On 10/03/2019 06:55, Tom Lane wrote:
Andrew Dunstan <andrew.duns...@2ndquadrant.com> writes:
On 3/9/19 4:28 AM, David Rowley wrote:
I agree that vacuum_cost_delay might not be granular enough, however.
If we're going to change the vacuum_cost_delay into microseconds, then
I'm a little concerned that it'll silently break existing code that
sets it.  Scripts that do manual off-peak vacuums are pretty common
out in the wild.
Maybe we could leave the default units as msec but store it and allow
specifying as usec.

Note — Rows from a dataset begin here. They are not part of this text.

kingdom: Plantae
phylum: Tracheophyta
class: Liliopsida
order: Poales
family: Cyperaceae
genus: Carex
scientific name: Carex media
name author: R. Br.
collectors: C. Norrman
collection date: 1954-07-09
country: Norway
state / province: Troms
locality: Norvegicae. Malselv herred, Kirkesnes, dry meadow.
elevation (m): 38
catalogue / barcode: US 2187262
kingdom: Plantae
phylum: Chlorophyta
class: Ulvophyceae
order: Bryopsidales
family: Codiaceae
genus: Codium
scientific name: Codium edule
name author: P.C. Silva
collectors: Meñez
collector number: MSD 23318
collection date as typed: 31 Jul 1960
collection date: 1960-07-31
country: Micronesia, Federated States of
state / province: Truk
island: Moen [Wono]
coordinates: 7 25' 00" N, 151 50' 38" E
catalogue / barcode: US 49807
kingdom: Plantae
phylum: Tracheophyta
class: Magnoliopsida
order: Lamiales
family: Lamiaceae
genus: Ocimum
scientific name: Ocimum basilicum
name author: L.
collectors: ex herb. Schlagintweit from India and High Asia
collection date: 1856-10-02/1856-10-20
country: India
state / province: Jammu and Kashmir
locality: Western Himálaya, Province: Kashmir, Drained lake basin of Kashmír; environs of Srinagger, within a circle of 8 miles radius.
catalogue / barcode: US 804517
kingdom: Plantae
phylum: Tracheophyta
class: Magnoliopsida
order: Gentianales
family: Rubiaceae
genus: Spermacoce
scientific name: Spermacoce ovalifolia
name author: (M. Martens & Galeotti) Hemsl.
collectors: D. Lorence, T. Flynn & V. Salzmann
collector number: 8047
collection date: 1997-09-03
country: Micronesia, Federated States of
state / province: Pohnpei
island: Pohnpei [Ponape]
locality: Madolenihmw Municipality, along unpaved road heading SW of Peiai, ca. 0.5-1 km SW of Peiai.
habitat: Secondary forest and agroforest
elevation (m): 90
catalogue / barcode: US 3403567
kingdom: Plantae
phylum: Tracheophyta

Not sure how well the GUC mechanism would cope with
that.
I took a quick look at that and I'm afraid it'd be a mess.  GUC doesn't
really distinguish between a variable's storage unit, its default input
unit, or its default output unit (as seen in e.g. pg_settings).  Perhaps
we could split those into two or three distinct concepts, but it seems
complicated and bug-prone.  Also I think we'd still be forced into
making obviously-incompatible changes in what pg_settings shows for
this variable, since what it shows right now is integer ms.  That last
isn't a deal-breaker perhaps, but 100% compatibility isn't going to
happen this way.

The idea of converting vacuum_cost_delay into a float variable, while
keeping its native unit as ms, seems probably more feasible from a
compatibility standpoint.  There are two sub-possibilities:

1. Just do that and lose units support for the variable.  I don't
think this is totally unreasonable, because up to now ms is the
*only* workable unit for it:

regression=# set vacuum_cost_delay = '1s';
ERROR:  1000 is outside the valid range for parameter "vacuum_cost_delay" (0 .. 
100)

Still, it'd mean that anyone who'd been explicitly setting it with
an "ms" qualifier would have to change their postgresql.conf entry.

2. Add support for units for float variables, too.  I don't think
this'd be a huge amount of work, and we'd surely have other uses
for it in the long run.

I'm inclined to go look into #2.  Anybody think this is a bad idea?

                        regards, tom lane

Hope about  keeping the default unit of ms, but converting it to a 'double' for input, but storing it as int (or long?) number of nanoseconds.  Gives finer grain of control withouthaving to specify a unit, while still allowing calculations to be fast?